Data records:

########################################

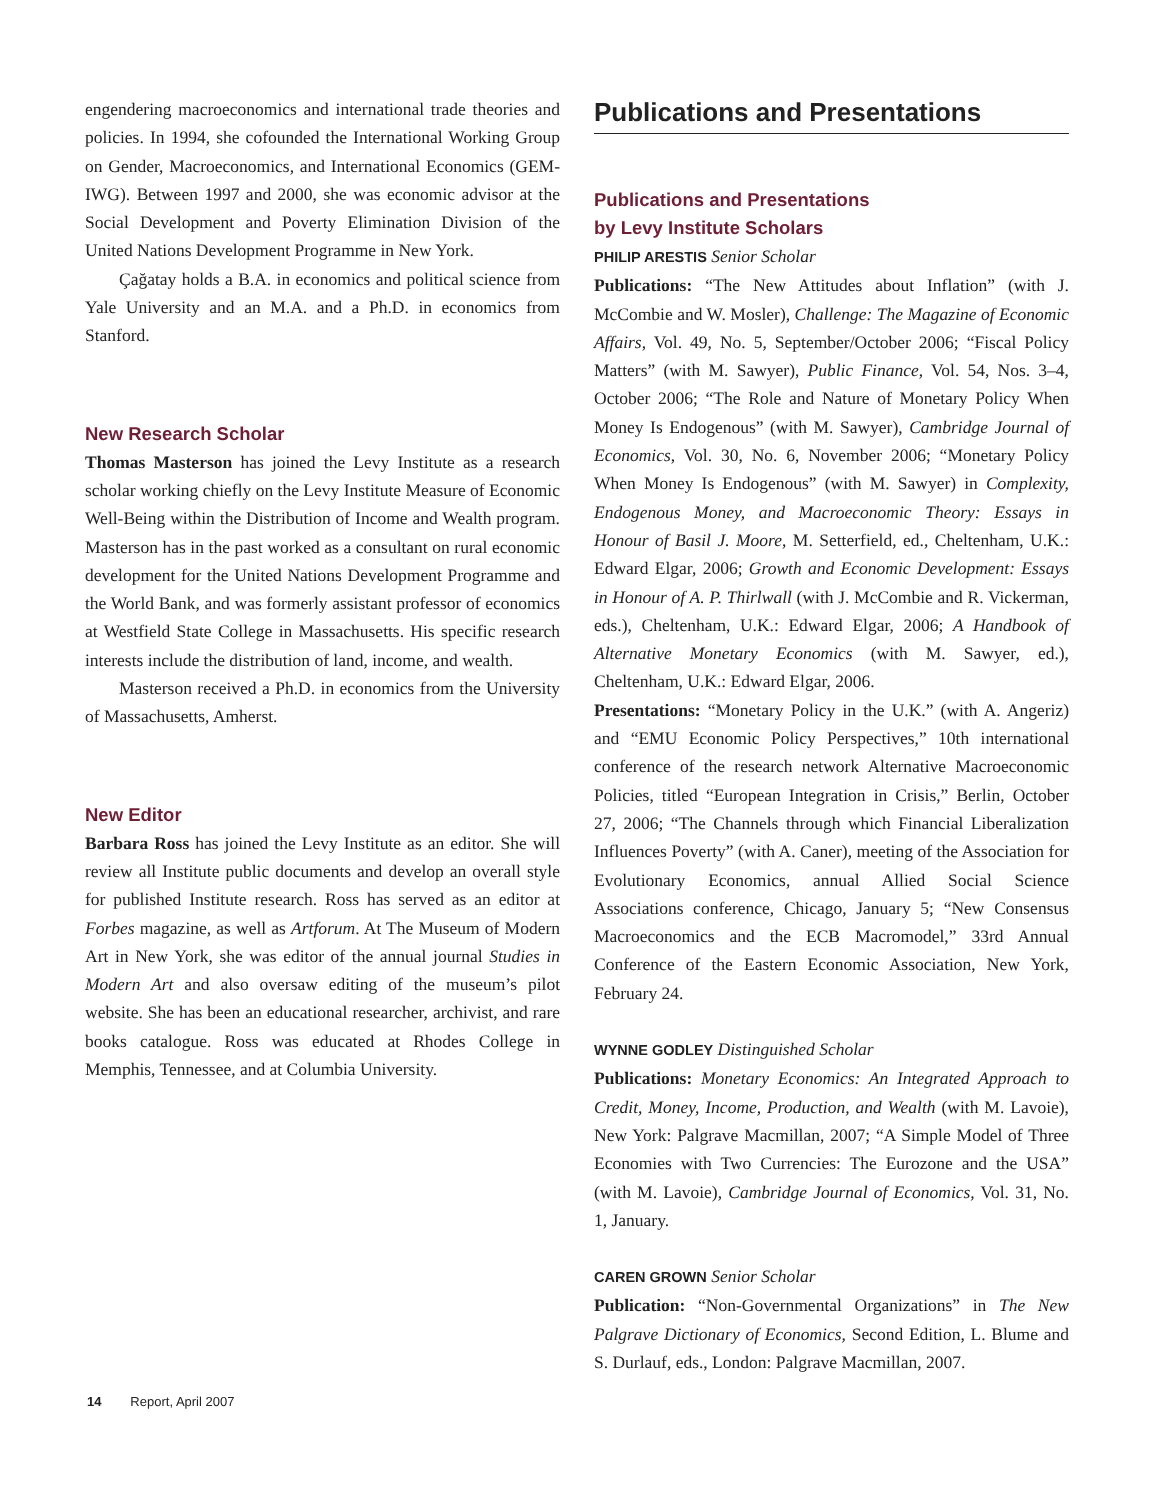engendering macroeconomics and international trade theories and policies. In 1994, she cofounded the International Working Group on Gender, Macroeconomics, and International Economics (GEM-IWG). Between 1997 and 2000, she was economic advisor at the Social Development and Poverty Elimination Division of the United Nations Development Programme in New York.
Çağatay holds a B.A. in economics and political science from Yale University and an M.A. and a Ph.D. in economics from Stanford.
New Research Scholar
Thomas Masterson has joined the Levy Institute as a research scholar working chiefly on the Levy Institute Measure of Economic Well-Being within the Distribution of Income and Wealth program. Masterson has in the past worked as a consultant on rural economic development for the United Nations Development Programme and the World Bank, and was formerly assistant professor of economics at Westfield State College in Massachusetts. His specific research interests include the distribution of land, income, and wealth.
Masterson received a Ph.D. in economics from the University of Massachusetts, Amherst.
New Editor
Barbara Ross has joined the Levy Institute as an editor. She will review all Institute public documents and develop an overall style for published Institute research. Ross has served as an editor at Forbes magazine, as well as Artforum. At The Museum of Modern Art in New York, she was editor of the annual journal Studies in Modern Art and also oversaw editing of the museum’s pilot website. She has been an educational researcher, archivist, and rare books catalogue. Ross was educated at Rhodes College in Memphis, Tennessee, and at Columbia University.
Publications and Presentations
Publications and Presentations
by Levy Institute Scholars
PHILIP ARESTIS Senior Scholar
Publications: “The New Attitudes about Inflation” (with J. McCombie and W. Mosler), Challenge: The Magazine of Economic Affairs, Vol. 49, No. 5, September/October 2006; “Fiscal Policy Matters” (with M. Sawyer), Public Finance, Vol. 54, Nos. 3–4, October 2006; “The Role and Nature of Monetary Policy When Money Is Endogenous” (with M. Sawyer), Cambridge Journal of Economics, Vol. 30, No. 6, November 2006; “Monetary Policy When Money Is Endogenous” (with M. Sawyer) in Complexity, Endogenous Money, and Macroeconomic Theory: Essays in Honour of Basil J. Moore, M. Setterfield, ed., Cheltenham, U.K.: Edward Elgar, 2006; Growth and Economic Development: Essays in Honour of A. P. Thirlwall (with J. McCombie and R. Vickerman, eds.), Cheltenham, U.K.: Edward Elgar, 2006; A Handbook of Alternative Monetary Economics (with M. Sawyer, ed.), Cheltenham, U.K.: Edward Elgar, 2006.
Presentations: “Monetary Policy in the U.K.” (with A. Angeriz) and “EMU Economic Policy Perspectives,” 10th international conference of the research network Alternative Macroeconomic Policies, titled “European Integration in Crisis,” Berlin, October 27, 2006; “The Channels through which Financial Liberalization Influences Poverty” (with A. Caner), meeting of the Association for Evolutionary Economics, annual Allied Social Science Associations conference, Chicago, January 5; “New Consensus Macroeconomics and the ECB Macromodel,” 33rd Annual Conference of the Eastern Economic Association, New York, February 24.
WYNNE GODLEY Distinguished Scholar
Publications: Monetary Economics: An Integrated Approach to Credit, Money, Income, Production, and Wealth (with M. Lavoie), New York: Palgrave Macmillan, 2007; “A Simple Model of Three Economies with Two Currencies: The Eurozone and the USA” (with M. Lavoie), Cambridge Journal of Economics, Vol. 31, No. 1, January.
CAREN GROWN Senior Scholar
Publication: “Non-Governmental Organizations” in The New Palgrave Dictionary of Economics, Second Edition, L. Blume and S. Durlauf, eds., London: Palgrave Macmillan, 2007.
14 Report, April 2007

########################################

## PROBLEM STATEMENT
Reproduce only the lines above spanning from the line containing "York, February 24." through the line containing "CAREN GROWN Senior Scholar", word for word.

## EXERCISE OUTPUT
Presentations: “Monetary Policy in the U.K.” (with A. Angeriz) and “EMU Economic Policy Perspectives,” 10th international conference of the research network Alternative Macroeconomic Policies, titled “European Integration in Crisis,” Berlin, October 27, 2006; “The Channels through which Financial Liberalization Influences Poverty” (with A. Caner), meeting of the Association for Evolutionary Economics, annual Allied Social Science Associations conference, Chicago, January 5; “New Consensus Macroeconomics and the ECB Macromodel,” 33rd Annual Conference of the Eastern Economic Association, New York, February 24.
WYNNE GODLEY Distinguished Scholar
Publications: Monetary Economics: An Integrated Approach to Credit, Money, Income, Production, and Wealth (with M. Lavoie), New York: Palgrave Macmillan, 2007; “A Simple Model of Three Economies with Two Currencies: The Eurozone and the USA” (with M. Lavoie), Cambridge Journal of Economics, Vol. 31, No. 1, January.
CAREN GROWN Senior Scholar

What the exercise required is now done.